I once saw a talk from Brian Kernighan who made a joke about how in three weeks Ken Thompson wrote a text editor, the B compiler, and the skeleton for managing input/output files, which turned out to be UNIX. The joke was that nowadays we're a bit less efficient :-D
The interview is here: https://www.youtube.com/watch?v=EY6q5dv_B-o
One hour long, and Thompson tells a lot of entertaining stories. Kernighan does a good job of just letting Thompson speak.
A newer joke is that Ken Thompson (along with Rob Pike and Robert Griesemer) designed Go while waiting for C / C++ to compile.
I’m wondering what the process was for the early UNIX developers to attain this level of productivity.
Did they treat this as a 9-5 effort, or did they go into a “goblin mode” just to get it done while neglecting other aspects of their lives?
It is also the case that the first 80% of a projects functionality goes really quickly. Especially when you are interested and highly motivated about the project. That remaining 20% though.

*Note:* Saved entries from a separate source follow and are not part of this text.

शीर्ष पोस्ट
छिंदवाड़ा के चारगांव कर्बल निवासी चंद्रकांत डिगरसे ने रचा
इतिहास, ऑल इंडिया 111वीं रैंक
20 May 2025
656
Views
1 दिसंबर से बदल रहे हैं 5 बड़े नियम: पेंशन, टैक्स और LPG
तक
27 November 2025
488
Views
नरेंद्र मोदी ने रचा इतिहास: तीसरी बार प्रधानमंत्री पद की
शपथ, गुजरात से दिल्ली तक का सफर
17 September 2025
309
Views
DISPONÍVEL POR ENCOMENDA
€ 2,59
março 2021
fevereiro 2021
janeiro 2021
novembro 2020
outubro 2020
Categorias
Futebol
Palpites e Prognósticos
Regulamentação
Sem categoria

That is a long tail, it tends to be a huge slog that kills your motivation.
Otoh: I got react to run my tests without any warnings today.
I’ve heard that Torvalds build Git in 5 (or 10) days and that Brendan Eich created JavaScript in 10 days.

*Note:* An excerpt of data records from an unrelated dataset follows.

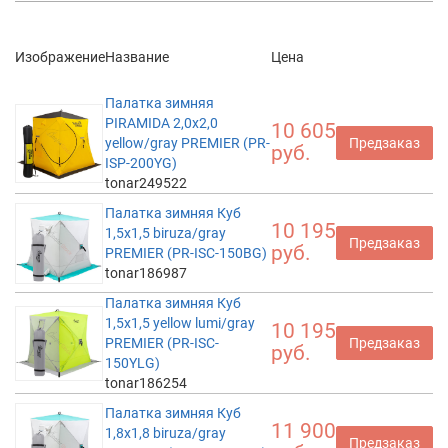
Изображение
Название
Цена
Палатка зимняя
PIRAMIDA 2,0х2,0
10 605
yellow/gray PREMIER (PR-
Предзаказ
руб.
ISP-200YG)
tonar249522
Палатка зимняя Куб
10 195
1,5х1,5 biruza/gray
Предзаказ
руб.
PREMIER (PR-ISC-150BG)
tonar186987
Палатка зимняя Куб
1,5х1,5 yellow lumi/gray
10 195
PREMIER (PR-ISC-
Предзаказ
руб.
150YLG)
tonar186254
Палатка зимняя Куб
11 900
1,8х1,8 biruza/gray
Предзаказ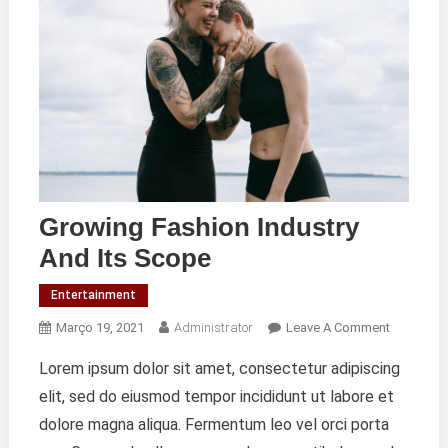
Growing Fashion Industry
And Its Scope
Entertainment
On
Março 19, 2021
Administrator
Leave A Comment
Growing
Lorem ipsum dolor sit amet, consectetur adipiscing
Fashion
elit, sed do eiusmod tempor incididunt ut labore et
Industry
And
dolore magna aliqua. Fermentum leo vel orci porta
Its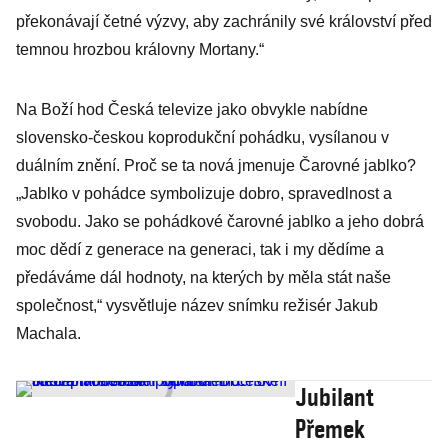
překonávají četné výzvy, aby zachránily své království před
temnou hrozbou královny Mortany.“
Na Boží hod Česká televize jako obvykle nabídne
slovensko-českou koprodukční pohádku, vysílanou v
duálním znění. Proč se ta nová jmenuje Čarovné jablko?
„Jablko v pohádce symbolizuje dobro, spravedlnost a
svobodu. Jako se pohádkové čarovné jablko a jeho dobrá
moc dědí z generace na generaci, tak i my dědíme a
předáváme dál hodnoty, na kterých by měla stát naše
společnost,“ vysvětluje název snímku režisér Jakub
Machala.
Jubilant
Přemek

Maybe the average programmer is less efficient, but the distribution is probably heavily skewed these days.
Ken is definitely a top-notch programmer. A top-notch programmer can do a LOT given 3 weeks of focus time. I remember his wife took the kids to England so he was free to do whatever he wanted. And he definitely had a lot of experience before writing what was first version UNIX.

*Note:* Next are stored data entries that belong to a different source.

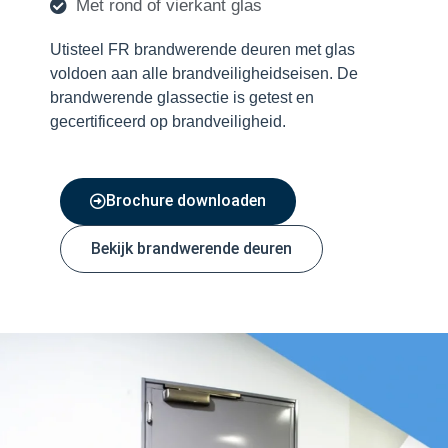
Met rond of vierkant glas
Utisteel FR brandwerende deuren met glas
voldoen aan alle brandveiligheidseisen. De
brandwerende glassectie is getest en
gecertificeerd op brandveiligheid.
Brochure downloaden
Bekijk brandwerende deuren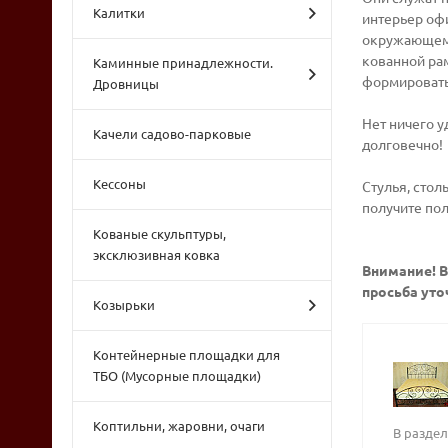
Калитки
интерьер офи
окружающем 
кованной рам
Каминные принадлежности.
формировать
Дровницы
Нет ничего у
Качели садово-парковые
долговечно!
Кессоны
Стулья, стол
получите по
Кованые скульптуры,
эксклюзивная ковка
Внимание! В
просьба уточ
Козырьки
Контейнерные площадки для
ТБО (Мусорные площадки)
Коптильни, жаровни, очаги
В разде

Every programmer that has a project in mind should try this: Put away 3 weeks of focus time in a cabin, away from work and family, gather every book or document you need and cut off the Internet. Use a dumb phone if you can live with it. See how far you can go. Just make sure it is something that you already put a lot of thoughts and a bit of code into it.
After thinking more thoroughly about the idea, I believe low level projects that rely on as few external libraries as possible are the best ones to try the idea out. If your project relies on piles of 3rd party libraries, you are stuck if you have an issue but without the Internet to help you figure it out. Ken picked the right project too.